#### Available records

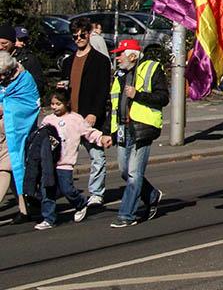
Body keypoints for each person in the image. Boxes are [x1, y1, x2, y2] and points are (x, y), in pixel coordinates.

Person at [108, 39, 167, 228]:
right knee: (125, 171)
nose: (117, 58)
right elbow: (114, 104)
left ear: (133, 56)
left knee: (134, 173)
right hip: (123, 128)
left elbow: (163, 97)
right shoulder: (119, 75)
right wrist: (110, 132)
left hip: (142, 127)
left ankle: (126, 215)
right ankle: (152, 195)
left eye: (120, 54)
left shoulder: (152, 69)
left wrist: (138, 94)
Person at [36, 90, 112, 229]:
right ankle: (49, 218)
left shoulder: (76, 119)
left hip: (66, 162)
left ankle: (81, 203)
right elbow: (40, 137)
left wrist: (101, 138)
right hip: (50, 163)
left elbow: (89, 132)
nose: (54, 107)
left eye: (58, 104)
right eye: (52, 104)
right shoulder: (48, 120)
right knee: (47, 190)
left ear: (66, 103)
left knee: (67, 189)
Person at [59, 19, 110, 207]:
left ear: (89, 34)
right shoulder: (68, 61)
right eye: (75, 36)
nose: (79, 39)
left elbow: (102, 90)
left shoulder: (101, 61)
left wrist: (95, 113)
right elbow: (63, 87)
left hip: (89, 115)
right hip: (70, 117)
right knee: (64, 157)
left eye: (82, 35)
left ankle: (96, 193)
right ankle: (63, 188)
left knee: (96, 156)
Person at [0, 50, 39, 223]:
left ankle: (26, 208)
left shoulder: (25, 80)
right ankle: (25, 208)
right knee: (15, 173)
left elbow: (29, 105)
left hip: (15, 133)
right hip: (3, 134)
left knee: (5, 169)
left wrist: (6, 109)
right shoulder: (5, 81)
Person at [0, 24, 44, 97]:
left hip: (19, 100)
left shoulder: (28, 58)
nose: (0, 47)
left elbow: (38, 84)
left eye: (4, 43)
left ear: (13, 42)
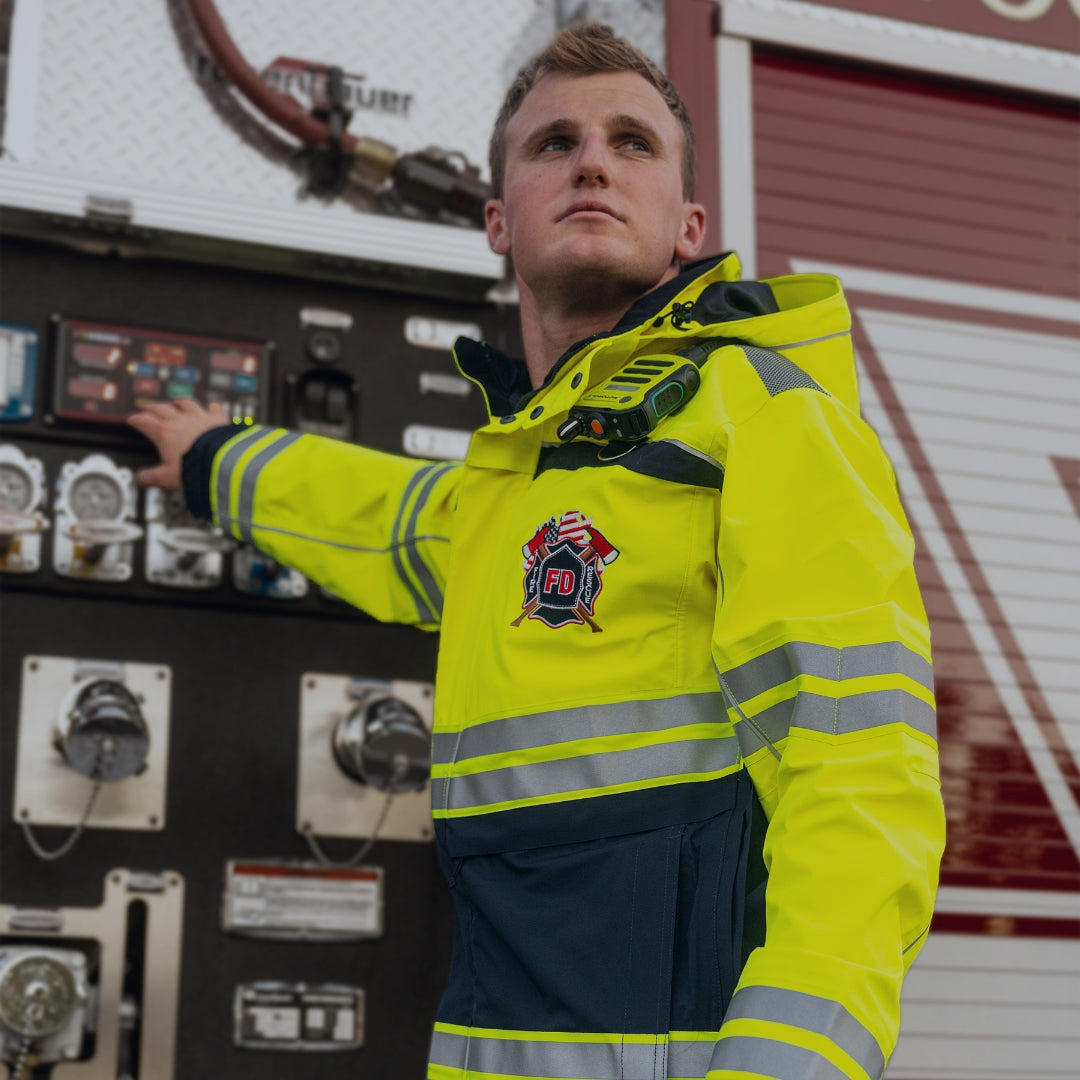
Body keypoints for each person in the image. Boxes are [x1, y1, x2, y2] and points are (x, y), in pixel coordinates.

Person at [129, 23, 944, 1080]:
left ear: (687, 226)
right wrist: (216, 461)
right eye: (554, 142)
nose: (594, 160)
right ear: (497, 222)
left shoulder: (769, 419)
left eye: (633, 144)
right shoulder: (525, 475)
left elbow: (863, 778)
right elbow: (395, 522)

########

◆ The task: Report each line above that includes the string "ankle".

◆ Solution to this problem:
left ankle: (126, 215)
right ankle: (152, 195)
right ankle: (49, 218)
left ankle: (81, 203)
left ankle: (96, 193)
right ankle: (63, 188)
left ankle: (26, 208)
right ankle: (25, 208)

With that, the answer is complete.